The U.S. tax collection agency has stepped up its crackdown on identify theft in a nationwide sweep of people filing false tax returns that bilk the government of billions of dollars.
The Internal Revenue Service said Thursday it started 542 criminal identify theft probes in the first four months of fiscal year 2013, which started Oct. 1, 2012. That is double the pace of investigations from the previous fiscal year.
The agency prevented $20 billion in attempted tax refund fraud in fiscal year 2012, up from $14 billion a year earlier.
Acting IRS Commissioner Steven Miller said the agency is still challenged in its attempt to tame rampant identify theft, but is getting a handle on it, despite dwindling resources.

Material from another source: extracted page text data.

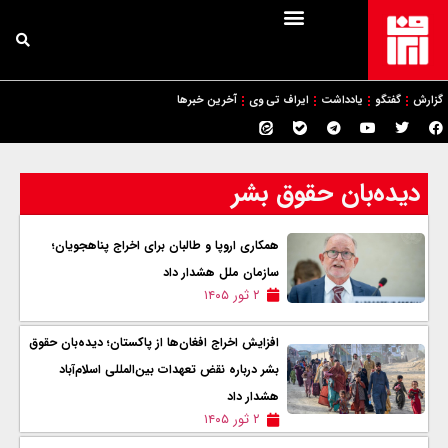
گزارش
گفتگو
یادداشت
ایراف تی وی
آخرین خبرها
دیده‌بان حقوق بشر
همکاری اروپا و طالبان برای اخراج پناهجویان؛
سازمان ملل هشدار داد
۲ ثور ۱۴۰۵
افزایش اخراج افغان‌ها از پاکستان؛ دیده‌بان حقوق
بشر درباره نقض تعهدات بین‌المللی اسلام‌آباد
هشدار داد
۲ ثور ۱۴۰۵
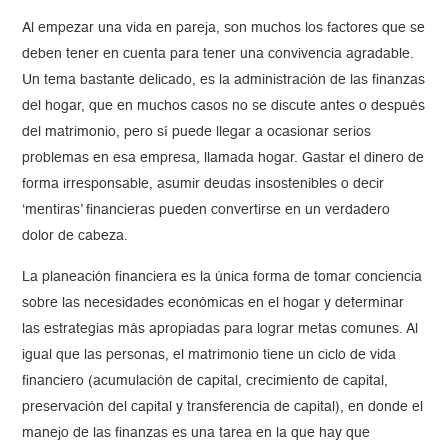
Al empezar una vida en pareja, son muchos los factores que se
deben tener en cuenta para tener una convivencia agradable.
Un tema bastante delicado, es la administración de las finanzas
del hogar, que en muchos casos no se discute antes o después
del matrimonio, pero sí puede llegar a ocasionar serios
problemas en esa empresa, llamada hogar. Gastar el dinero de
forma irresponsable, asumir deudas insostenibles o decir
‘mentiras’ financieras pueden convertirse en un verdadero
dolor de cabeza.
La planeación financiera es la única forma de tomar conciencia
sobre las necesidades económicas en el hogar y determinar
las estrategias más apropiadas para lograr metas comunes. Al
igual que las personas, el matrimonio tiene un ciclo de vida
financiero (acumulación de capital, crecimiento de capital,
preservación del capital y transferencia de capital), en donde el
manejo de las finanzas es una tarea en la que hay que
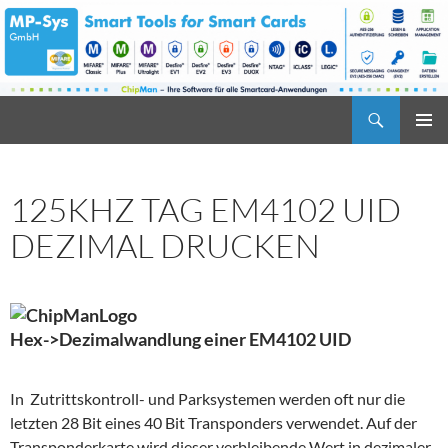
Zum
Inhalt
springen
Suchen
MP-Sys
PRIMÄR
MENÜ
125KHZ TAG EM4102 UID
DEZIMAL DRUCKEN
Hex->Dezimalwandlung einer EM4102 UID
In Zutrittskontroll- und Parksystemen werden oft nur die
letzten 28 Bit eines 40 Bit Transponders verwendet. Auf der
Transponderkarte wird dieser verbleibende Wert in dezimaler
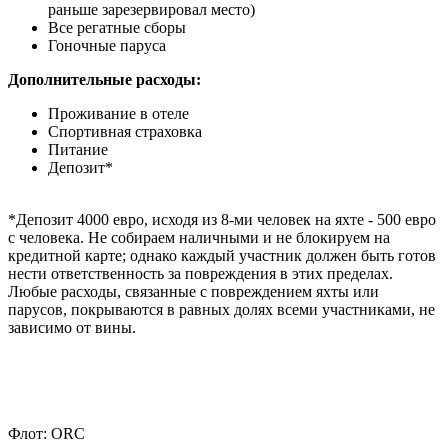
раньше зарезервировал место)
Все регатные сборы
Гоночные паруса
Дополнительные расходы:
Проживание в отеле
Спортивная страховка
Питание
Депозит*
*Депозит 4000 евро, исходя из 8-ми человек на яхте - 500 евро
с человека. Не собираем наличными и не блокируем на
кредитной карте; однако каждый участник должен быть готов
нести ответственность за повреждения в этих пределах.
Любые расходы, связанные с повреждением яхты или
парусов, покрываются в равных долях всеми участниками, не
зависимо от вины.
Флот: ORC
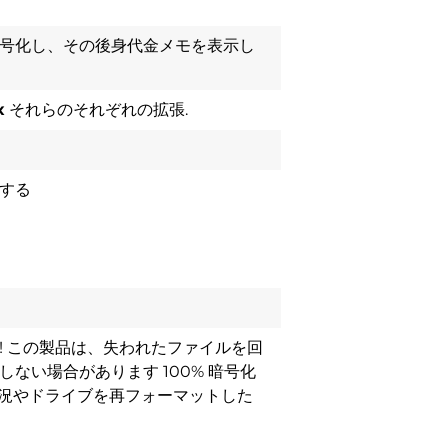
号化し、その後身代金メモを表示し
x
それらのそれぞれの拡張.
する
! この製品は、失われたファイルを回
ない場合があります 100% 暗号化
状況やドライブを再フォーマットした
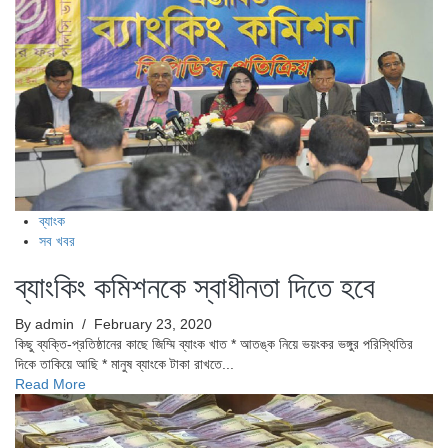
ব্যাংক
সব খবর
ব্যাংকিং কমিশনকে স্বাধীনতা দিতে হবে
By admin
/ February 23, 2020
কিছু ব্যক্তি-প্রতিষ্ঠানের কাছে জিম্মি ব্যাংক খাত * আতঙ্ক নিয়ে ভয়ংকর ভঙ্গুর পরিস্থিতির
দিকে তাকিয়ে আছি * মানুষ ব্যাংকে টাকা রাখতে...
Read More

“We have pulled some folks from the compliance side in order to help us, because in our view identify theft and its pernicious nature threatens the IRS,” Miller told reporters on a call to announce new data on the agency’s efforts.
The IRS issued 353 indictments in the first four months of fiscal 2013, compared to about 500 in all of fiscal 2012. Ninety individuals have been sentenced in four months. Florida and California have been hit hard by the tax fraud, the agency said.
The IRS is devoting more staff to the effort: 33,000 employees at last count, double the employee level from late 2011. The agency has about 90,000 full-time staffers.